As a cloud architect, I recently had the opportunity to work on a project where I used Text Analytics in Microsoft Power BI. This Azure tutorial will discuss using Azure Text Analytics in Power BI with a realtime example.
Table of Contents
How To Use Text Analytics In Power BI
Here, we will have a Product and some Review Comments from different users, which include Key Phrases and the sentiment of the text (positive or negative). This is the report we have to generate, which will help the vendor understand the quality of the product from the user’s perspective so that the vendor can improve the product quality if needed.
So, if we start developing this requirement using custom code, achieving this functionality will be difficult. It will take a lot of time and resources. But we can quickly achieve this requirement using the Azure Text Analytics service with the help of Power BI. Before starting the development, we should know What Azure text analytics is and the Prerequisites needed to start the actual functionality.
Before starting the actual development, we should know the prerequisites.
Prerequisites
- You must have an Azure account or a valid Azure Subscription. If you haven’t had an Azure account yet, create a Free Azure Account now.
- Power BI Desktop.
Create and configure Azure Text Analytics
You need to follow the below steps to Create and configure Azure Text Analytics.
1. Log in to the Azure Portal (https://portal.azure.com/)
Once you log into the Azure Portal, click the + Create a Resource button from the left panel.

2. Search for the Text Analytics as shown below.

For the same option, once you log in to the Azure Portal, search for Text Analytics in the global search and click on the search result Text Analytics under the Marketplace.

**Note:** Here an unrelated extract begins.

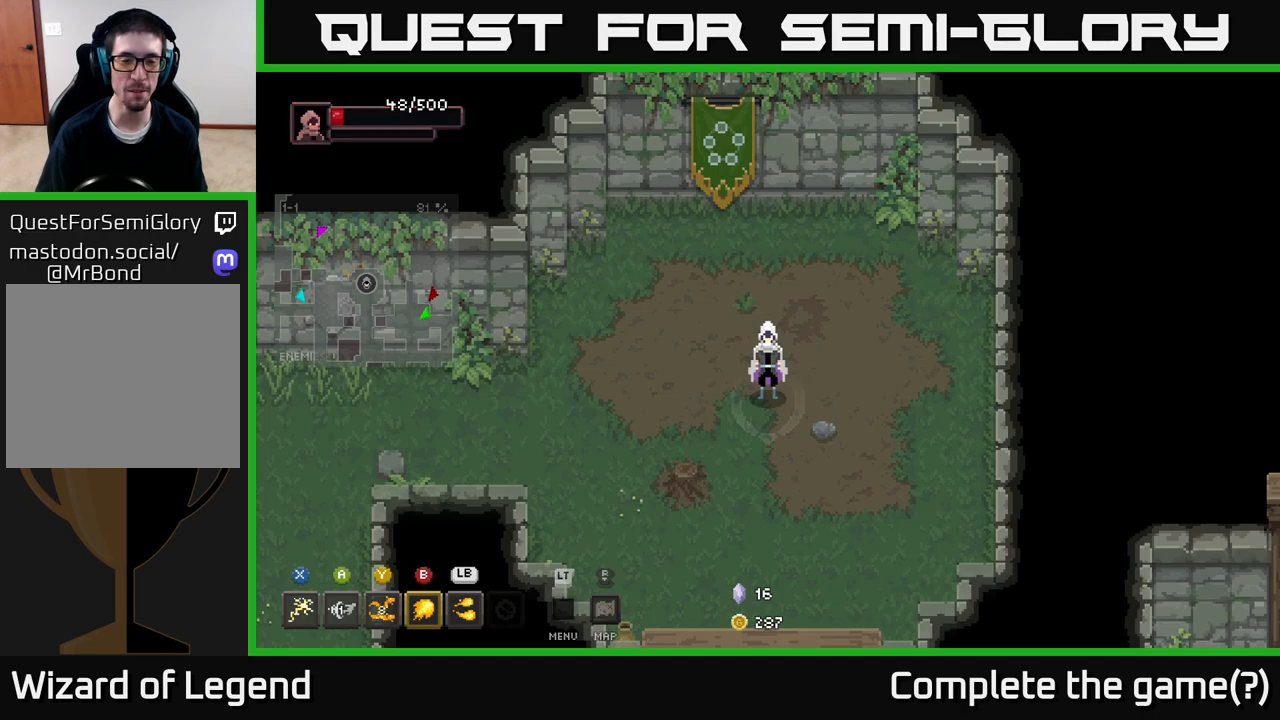
{"buttons": [], "left_stick": "center", "right_stick": "center", "events": []}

3. On the Create window, provide the details below to create the Azure Text Analytics service.
- Name: Provide a unique name for the Azure Text Analytics service.
- Subscription: Choose the correct subscription that you want to use to create the Azure Text Analytics service.
- Location: Choose a location for the Azure Text Analytics service.
- Pricing Tier: Choose a pricing tier based on your requirements. You can choose the Free F0 for the demo or use a maximum of 5K transactions per 30 days. To learn more about the pricing structure, click the view complete pricing details link.
- Resource Group: Choose an existing Resource Group, or you can click on the Create new link to create a new Resource Group.
Finally, click the Create button to create the Azure Text Analytics service.

You can see that the deployment is completed successfully.

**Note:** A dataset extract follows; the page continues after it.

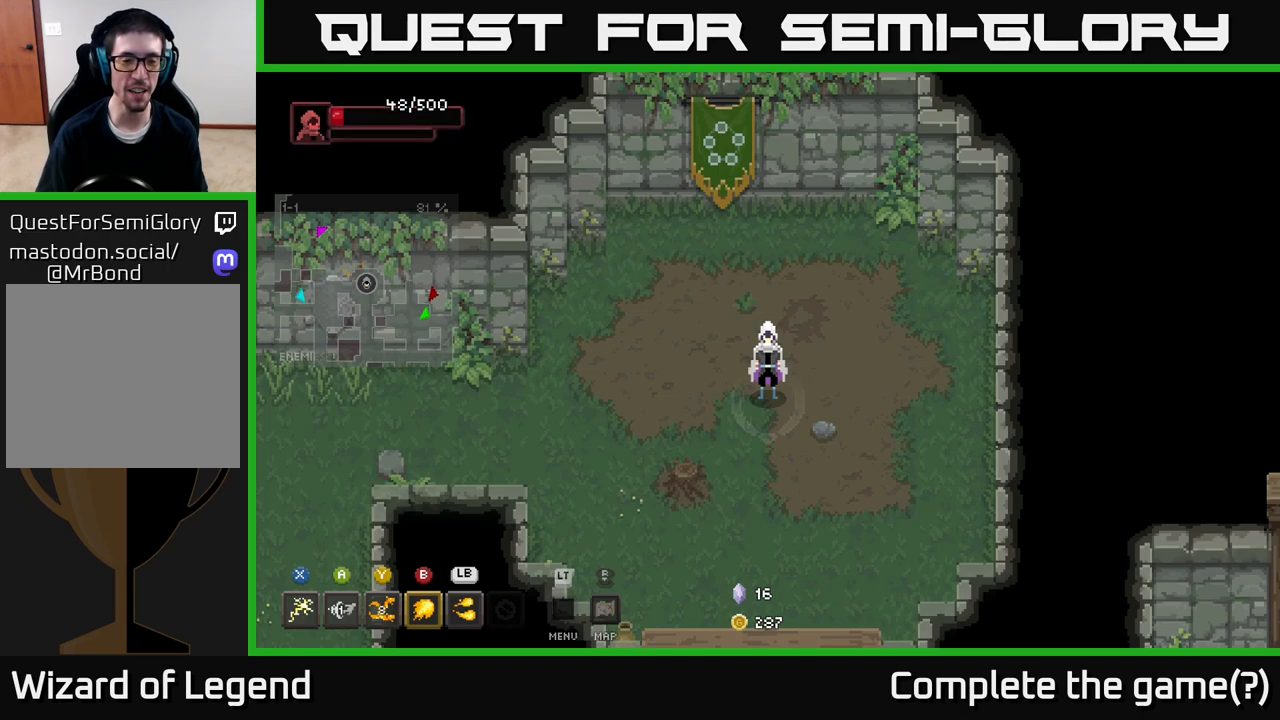
{"buttons": [], "left_stick": "center", "right_stick": "center", "events": [[183, "L2", "down"], [283, "L2", "up"]]}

4. Click the Go to Resource button to navigate to the Azure Text Analytics service you created.

5. Now Our Azure Text Analytics service is ready, The next step is to copy the Key1 value of the Azure Text Analytics service, and we will keep it in Notepad as we are going to use this in the Power BI in the next section. To copy the key1 value, click on the keys and Endpoint link from the left navigation, and then you can see the Key1 and Key2 values. Click the copy button as highlighted to copy the Key1 value and keep it in a notepad.
You can also click the Show keys button to see the value of Key1 and Key2, or click the Regenerate Key1 and Regenerate Key2 buttons to regenerate a new key for these.

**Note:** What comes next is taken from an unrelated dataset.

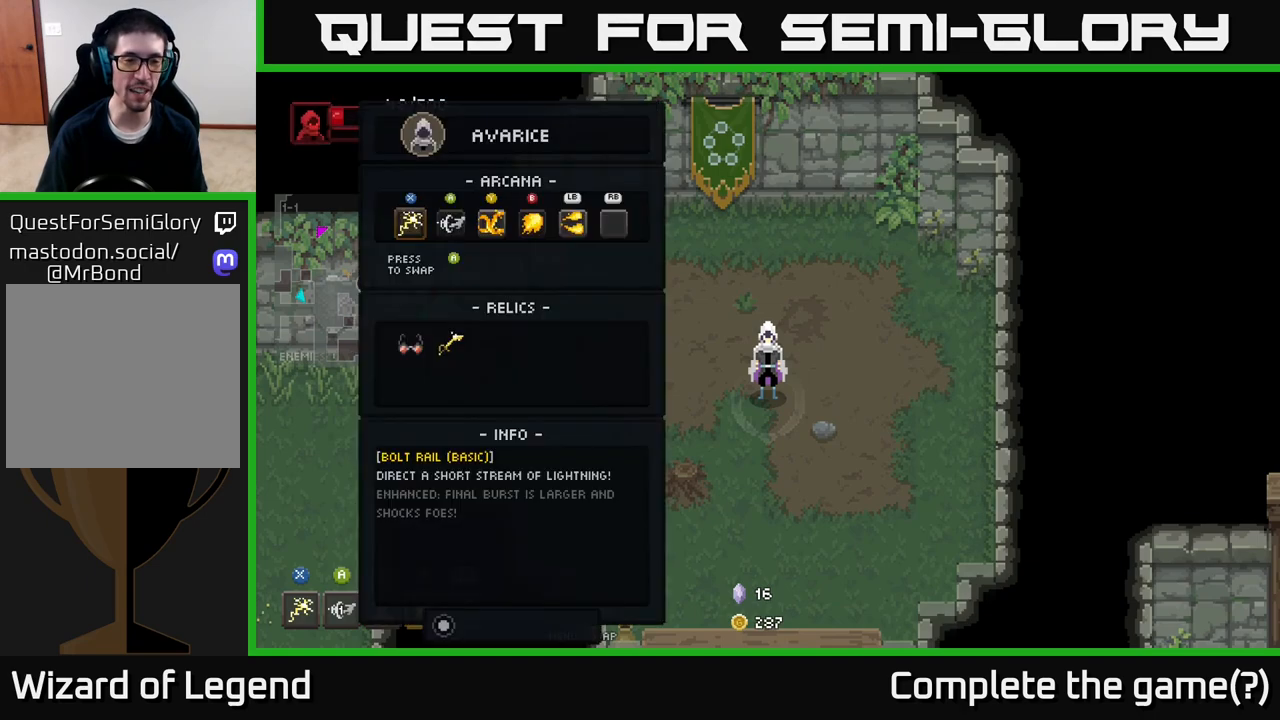
{"buttons": [], "left_stick": "center", "right_stick": "center", "events": []}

Now, our Azure Text Analytics service is complete. The next is to start with the Power BI changes. This is how we can create and configure Azure Text Analytics in the Azure Portal.
Configure The PowerBI Report To Read Textual Data
Well, here we will Configure The PowerBI Report To Read Textual Data. We will use PowerBI Desktop for this purpose.
I have captured the Product Review comments in an Excel sheet for implementation. It contains the column values below.
- Date
- Users
- ProductComments

Load Data Into Power BI
Now is the time to load the Excel data to the Power BI Desktop. Follow the steps below to load the Excel data into the Power BI.
1. Open the Power BI Desktop as shown below.

2. Once you open the Power BI Desktop, select the Home ribbon, open the Get Data drop-down menu, and select Excel—option to import the data from the Excel sheet.

3. Select your Excel sheet and click the Load button on the navigator window.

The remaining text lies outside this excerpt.